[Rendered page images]
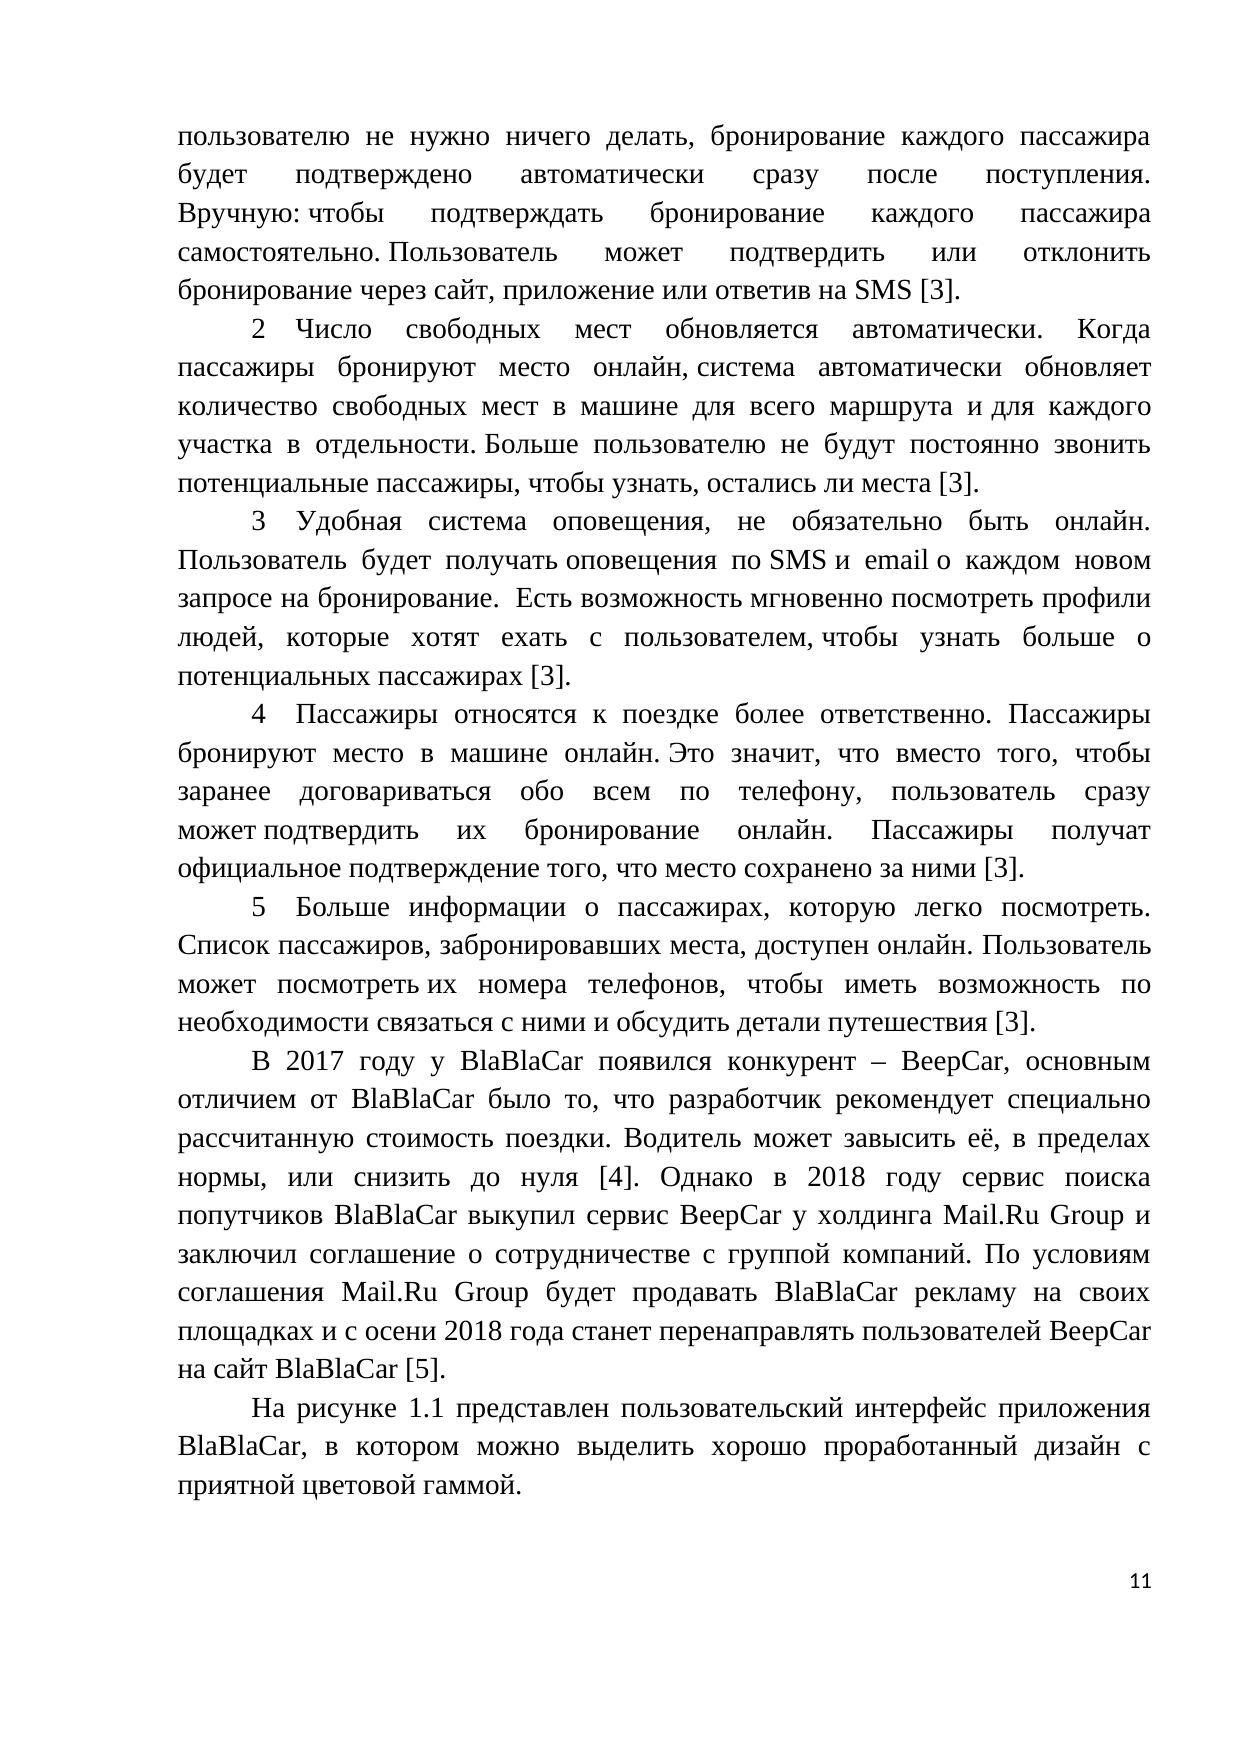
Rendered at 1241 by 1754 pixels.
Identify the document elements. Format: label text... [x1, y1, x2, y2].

list Больше информации о пассажирах, которую легко посмотреть. Список пассажиров, забронировавших места, доступен онлайн. Пользователь может посмотреть их номера телефонов, чтобы иметь возможность по необходимости связаться с ними и обсудить детали путешествия [3]. [177, 889, 1152, 1038]
list Пассажиры относятся к поездке более ответственно. Пассажиры бронируют место в машине онлайн. Это значит, что вместо того, чтобы заранее договариваться обо всем по телефону, пользователь сразу может подтвердить их бронирование онлайн. Пассажиры получат официальное подтверждение того, что место сохранено за ними [3]. [177, 696, 1152, 884]
list Удобная система оповещения, не обязательно быть онлайн. Пользователь будет получать оповещения по SMS и email о каждом новом запросе на бронирование. Есть возможность мгновенно посмотреть профили людей, которые хотят ехать с пользователем, чтобы узнать больше о потенциальных пассажирах [3]. [177, 503, 1152, 691]
list На рисунке 1.1 представлен пользовательский интерфейс приложения BlaBlaCar, в котором можно выделить хорошо проработанный дизайн с приятной цветовой гаммой. [177, 1390, 1152, 1501]
list В 2017 году у BlaBlaCar появился конкурент – BeepCar, основным отличием от BlaBlaCar было то, что разработчик рекомендует специально рассчитанную стоимость поездки. Водитель может завысить её, в пределах нормы, или снизить до нуля [4]. Однако в 2018 году сервис поиска попутчиков BlaBlaCar выкупил сервис BeepCar у холдинга Mail.Ru Group и заключил соглашение о сотрудничестве с группой компаний. По условиям соглашения Mail.Ru Group будет продавать BlaBlaCar рекламу на своих площадках и с осени 2018 года станет перенаправлять пользователей BeepCar на сайт BlaBlaCar [5]. [177, 1043, 1152, 1385]
list Число свободных мест обновляется автоматически. Когда пассажиры бронируют место онлайн, система автоматически обновляет количество свободных мест в машине для всего маршрута и для каждого участка в отдельности. Больше пользователю не будут постоянно звонить потенциальные пассажиры, чтобы узнать, остались ли места [3]. [177, 311, 1152, 498]
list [177, 118, 1152, 306]
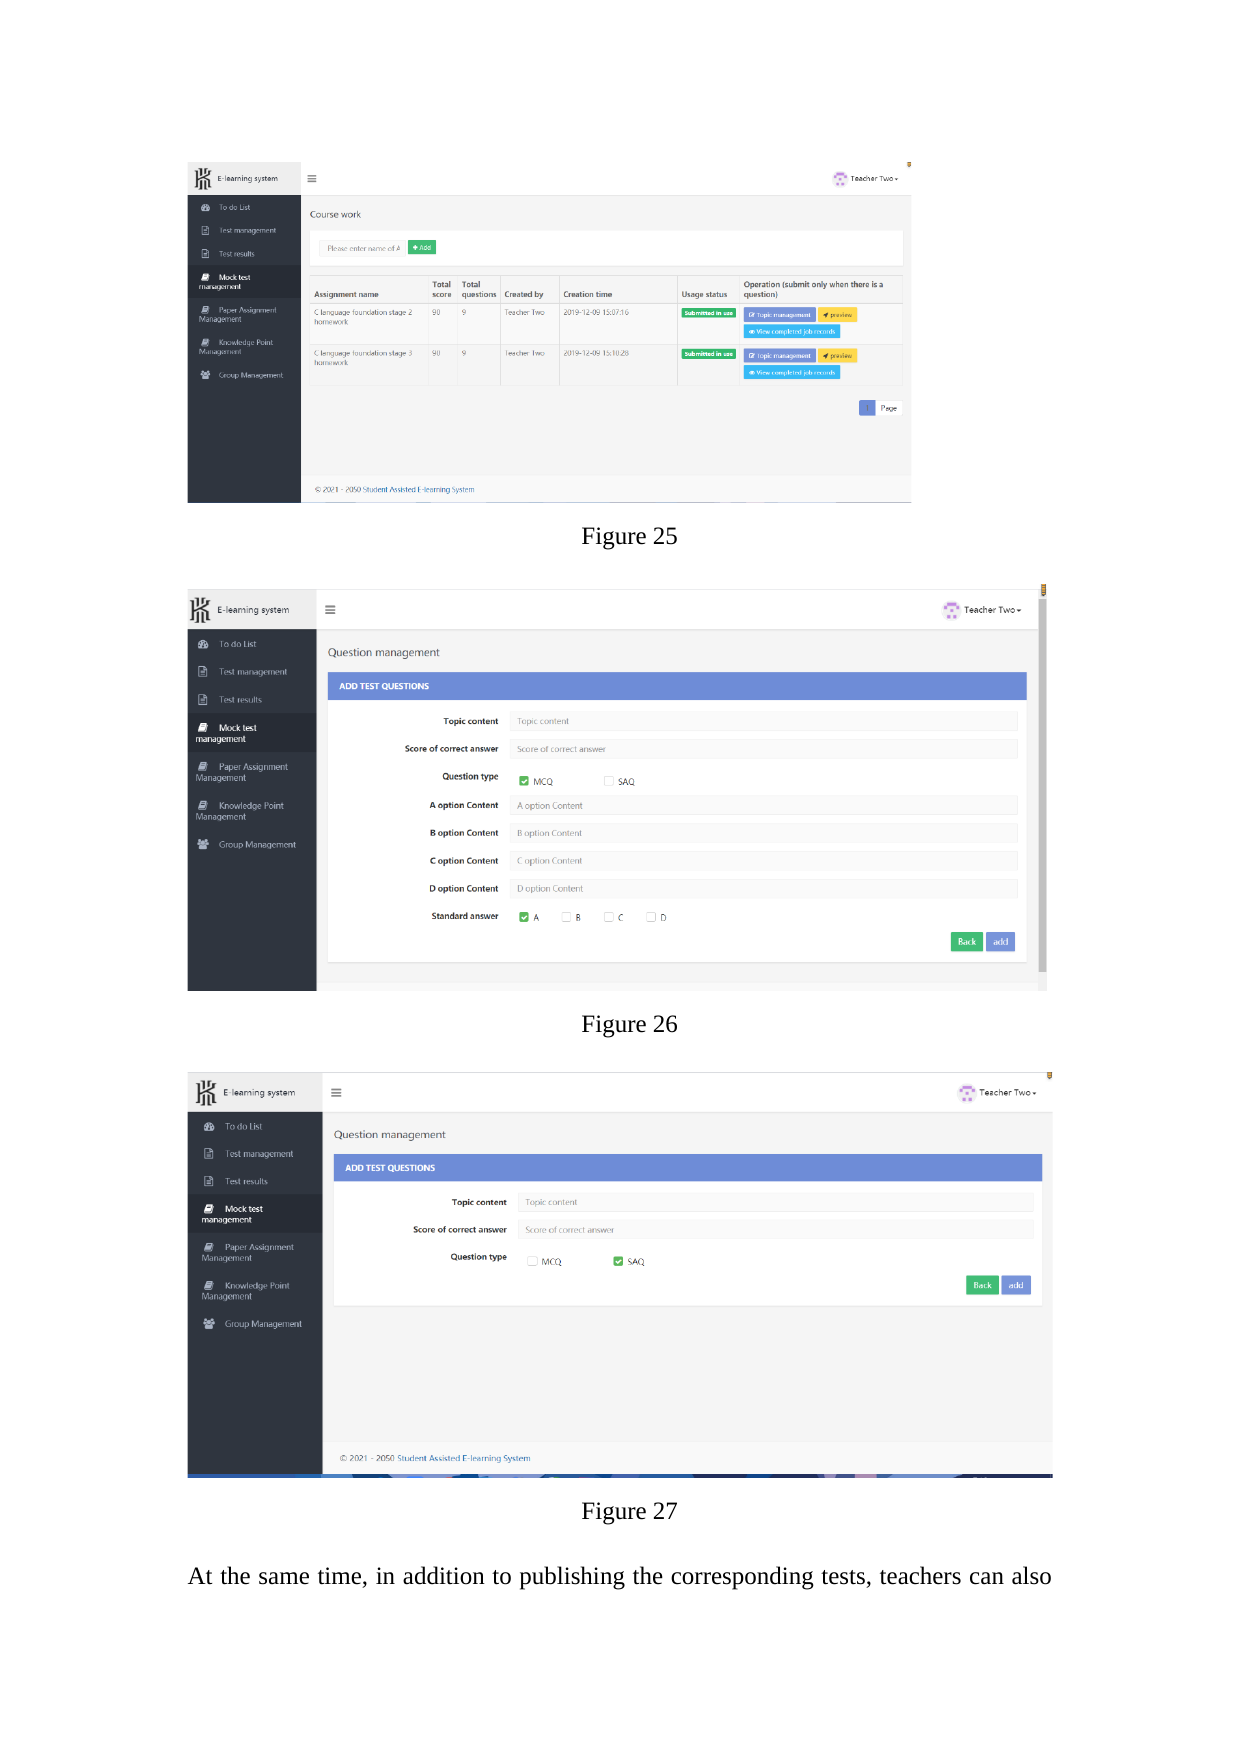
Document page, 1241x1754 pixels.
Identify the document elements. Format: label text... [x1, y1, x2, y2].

picture [187, 584, 1047, 991]
text Figure 26 [537, 1007, 1053, 1039]
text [187, 1559, 1053, 1592]
picture [187, 1072, 1053, 1478]
text Figure 25 [537, 519, 1053, 552]
text Figure 27 [537, 1494, 1053, 1527]
picture [187, 162, 912, 503]
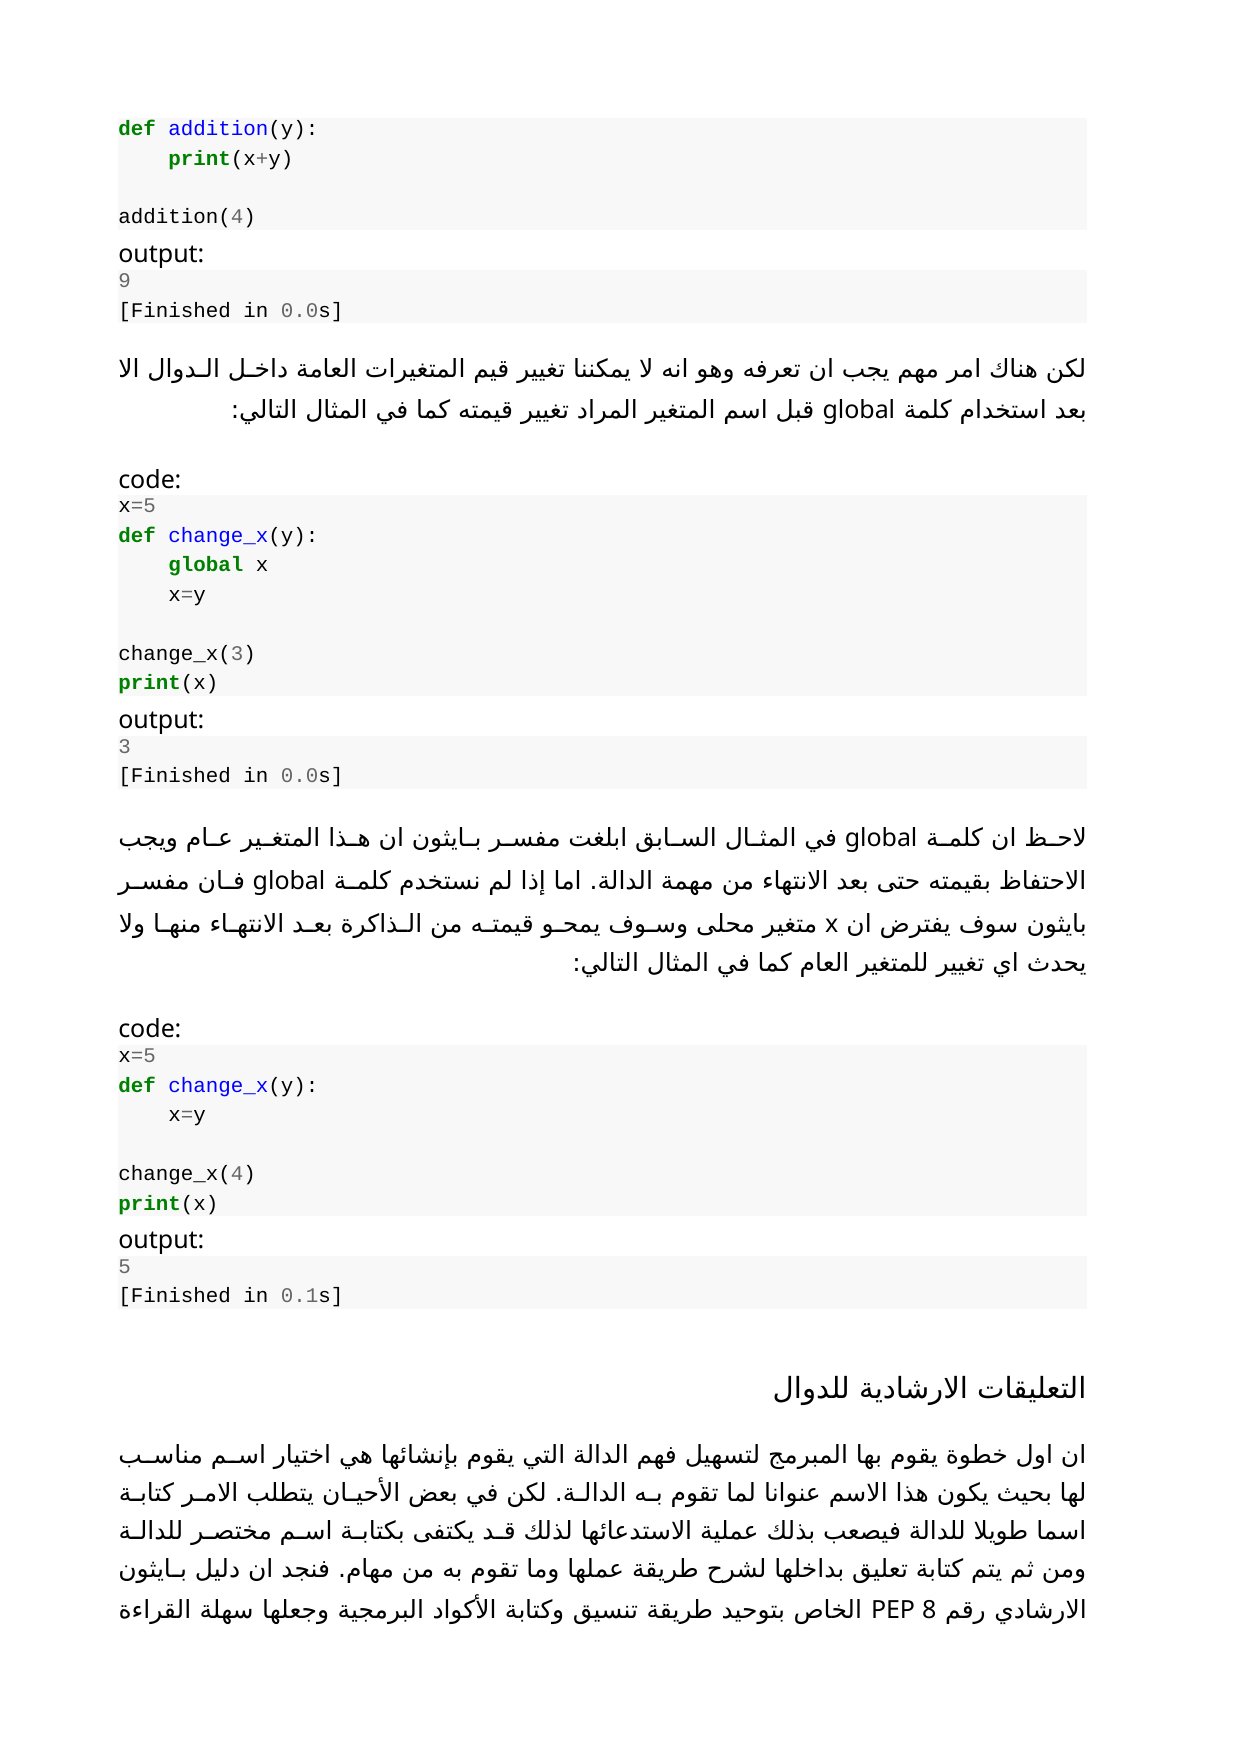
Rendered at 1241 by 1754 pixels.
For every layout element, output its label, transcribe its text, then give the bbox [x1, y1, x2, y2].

Task brief: Excluding all pictures, output exactly the lines from the line containing "list [177, 118, 1152, 306]" through the last line of the entries above.

Result of this task:
list [177, 118, 1152, 306]
Document page, 1241x1754 pixels.
Identify the document elements. Format: label text... [x1, y1, x2, y2].

picture [187, 584, 1047, 991]
text Figure 26 [537, 1007, 1053, 1039]
text [187, 1559, 1053, 1592]
picture [187, 1072, 1053, 1478]
text Figure 25 [537, 519, 1053, 552]
text Figure 27 [537, 1494, 1053, 1527]
picture [187, 162, 912, 503]
Rendered at 1241 by 1754 pixels.
For every layout element, output its label, transcribe its text, then give the bbox [x1, y1, x2, y2].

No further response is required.